Work to complete
1) From the Department of Epidemiology giving page below, reproduce word for word the part that opens with the words containing "Skip to main" and closes with "a lasting impact.".
2) Answer these questions using the Department of Epidemiology giving page below:
(a) What does every gift, of any size, help do?
(b) To which students does the Abe Lilienfeld Scholarship Fund provide resources?
(c) What relationship did Sunan Gao's research address?
3) Go on with the Department of Epidemiology giving page below, picking up after its final sentence.

Skip to main content
Department of Epidemiology

Make a Gift

Support the Department of Epidemiology

Your generosity fuels the discoveries, training and community partnerships that define our work in the Department of Epidemiology. With your support, our faculty, students, and research staff can confront today’s most urgent public health challenges with the goal of improving health outcomes around the world. Every gift, of any size, helps drive innovation and prepares the next generation of epidemiologists to make a lasting impact.
 

The Abe Lilienfeld Scholarship Fund

Created in honor of Dr. Abraham Lilienfeld, known as "the father of contemporary chronic disease epidemiology," the Abe Lilienfeld Scholarship Fund provides resources to master’s students for essential needs (e.g., health insurance, living expenses) so they can focus on their coursework and research. This fund ensures that we can have students like Sunan Gao, a 2025 ScM graduate, whose research addressed the relationship between cognitive decline and physical activity in older adults. Learn more about this work.

Data to examine

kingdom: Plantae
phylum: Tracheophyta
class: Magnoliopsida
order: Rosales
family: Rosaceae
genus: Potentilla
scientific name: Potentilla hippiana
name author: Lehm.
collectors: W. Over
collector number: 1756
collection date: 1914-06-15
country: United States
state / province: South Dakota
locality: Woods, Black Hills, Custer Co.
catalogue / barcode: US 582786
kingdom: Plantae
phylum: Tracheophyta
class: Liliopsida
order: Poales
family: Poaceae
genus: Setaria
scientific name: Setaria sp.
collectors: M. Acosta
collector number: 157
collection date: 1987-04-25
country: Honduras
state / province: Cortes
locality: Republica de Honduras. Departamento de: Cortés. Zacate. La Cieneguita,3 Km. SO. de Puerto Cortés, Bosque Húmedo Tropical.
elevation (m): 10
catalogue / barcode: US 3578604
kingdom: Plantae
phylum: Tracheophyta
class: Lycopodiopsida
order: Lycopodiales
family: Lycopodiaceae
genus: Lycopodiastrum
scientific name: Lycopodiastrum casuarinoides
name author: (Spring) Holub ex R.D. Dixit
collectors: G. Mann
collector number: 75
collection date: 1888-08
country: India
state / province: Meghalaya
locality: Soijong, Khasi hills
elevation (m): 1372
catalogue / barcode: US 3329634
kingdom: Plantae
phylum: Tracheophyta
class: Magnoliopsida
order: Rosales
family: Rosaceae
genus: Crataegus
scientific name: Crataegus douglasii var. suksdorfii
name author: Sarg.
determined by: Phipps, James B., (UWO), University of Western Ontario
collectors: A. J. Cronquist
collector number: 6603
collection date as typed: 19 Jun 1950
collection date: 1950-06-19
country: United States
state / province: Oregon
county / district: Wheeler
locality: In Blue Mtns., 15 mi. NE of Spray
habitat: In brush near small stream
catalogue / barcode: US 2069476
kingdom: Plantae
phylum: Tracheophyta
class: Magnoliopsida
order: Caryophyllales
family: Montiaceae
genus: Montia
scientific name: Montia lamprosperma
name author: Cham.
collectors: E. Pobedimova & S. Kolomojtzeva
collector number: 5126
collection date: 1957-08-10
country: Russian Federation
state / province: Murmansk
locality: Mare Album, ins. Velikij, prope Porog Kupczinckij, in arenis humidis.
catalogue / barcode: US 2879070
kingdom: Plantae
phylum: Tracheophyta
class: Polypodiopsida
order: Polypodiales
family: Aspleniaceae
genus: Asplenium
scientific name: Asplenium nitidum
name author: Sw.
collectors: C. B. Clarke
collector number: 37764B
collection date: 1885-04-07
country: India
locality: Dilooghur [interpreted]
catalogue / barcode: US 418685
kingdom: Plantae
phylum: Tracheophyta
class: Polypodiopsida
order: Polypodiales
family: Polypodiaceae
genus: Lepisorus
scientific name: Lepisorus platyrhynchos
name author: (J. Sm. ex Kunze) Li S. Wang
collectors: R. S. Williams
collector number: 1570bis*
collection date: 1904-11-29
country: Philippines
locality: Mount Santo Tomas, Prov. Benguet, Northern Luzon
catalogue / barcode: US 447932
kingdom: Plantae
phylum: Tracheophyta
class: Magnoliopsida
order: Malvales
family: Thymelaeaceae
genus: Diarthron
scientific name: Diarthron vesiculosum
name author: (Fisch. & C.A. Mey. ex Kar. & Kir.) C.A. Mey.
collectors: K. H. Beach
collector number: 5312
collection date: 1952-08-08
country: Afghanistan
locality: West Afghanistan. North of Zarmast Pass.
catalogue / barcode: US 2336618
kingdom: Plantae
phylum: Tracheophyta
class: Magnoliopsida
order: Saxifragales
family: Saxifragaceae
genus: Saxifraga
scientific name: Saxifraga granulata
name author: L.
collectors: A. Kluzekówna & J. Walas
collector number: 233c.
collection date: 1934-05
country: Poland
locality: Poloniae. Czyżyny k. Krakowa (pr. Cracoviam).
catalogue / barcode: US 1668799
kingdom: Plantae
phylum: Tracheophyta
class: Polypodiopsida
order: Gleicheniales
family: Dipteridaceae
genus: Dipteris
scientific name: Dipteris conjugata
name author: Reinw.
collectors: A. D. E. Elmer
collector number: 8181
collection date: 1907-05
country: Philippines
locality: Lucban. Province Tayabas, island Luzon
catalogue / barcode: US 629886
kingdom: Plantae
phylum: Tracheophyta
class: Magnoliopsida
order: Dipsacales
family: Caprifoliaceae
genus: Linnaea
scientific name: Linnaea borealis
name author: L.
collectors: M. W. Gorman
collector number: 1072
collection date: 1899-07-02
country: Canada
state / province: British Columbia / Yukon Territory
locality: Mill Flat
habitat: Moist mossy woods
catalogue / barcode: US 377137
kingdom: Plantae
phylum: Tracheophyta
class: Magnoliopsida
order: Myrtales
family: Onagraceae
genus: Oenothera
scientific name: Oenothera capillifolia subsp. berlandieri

Exercise responses
1)
Skip to main content
Department of Epidemiology

Make a Gift

Support the Department of Epidemiology

Your generosity fuels the discoveries, training and community partnerships that define our work in the Department of Epidemiology. With your support, our faculty, students, and research staff can confront today’s most urgent public health challenges with the goal of improving health outcomes around the world. Every gift, of any size, helps drive innovation and prepares the next generation of epidemiologists to make a lasting impact.

2)
(a) It helps drive innovation and prepares the next generation of epidemiologists to make a lasting impact.
(b) It provides resources to master's students.
(c) It addressed the relationship between cognitive decline and physical activity in older adults.

3)
Epi Doctoral Student Support Fund 

The new Epi Doctoral Student Support Fund provides important research and travel support for our doctoral students to visit field sites, collect data and present their research findings. Under the mentorship of our faculty, Epi doctoral students are engaged in a variety of research areas including aging, cancer, cardiovascular disease, diabetes, HIV, and mental health.

Faculty Innovation Fund 

The new Wade Hampton Frost Fund is intended to support our early career faculty in the pursuit of bold, high-impact ideas that advance public health research. We are looking to support faculty like Michael Fang, who along with his colleagues Jung-Im Shin and Elizabeth Selvin, recently published a paper that showed increased use of continuous glucose monitoring (essentially a personal 24/7 monitor to track blood sugar/glucose) among persons with type 1 diabetes in the U.S. Importantly, this increased uptake was associated with corresponding increases in optimal blood sugar control. Learn more about this work.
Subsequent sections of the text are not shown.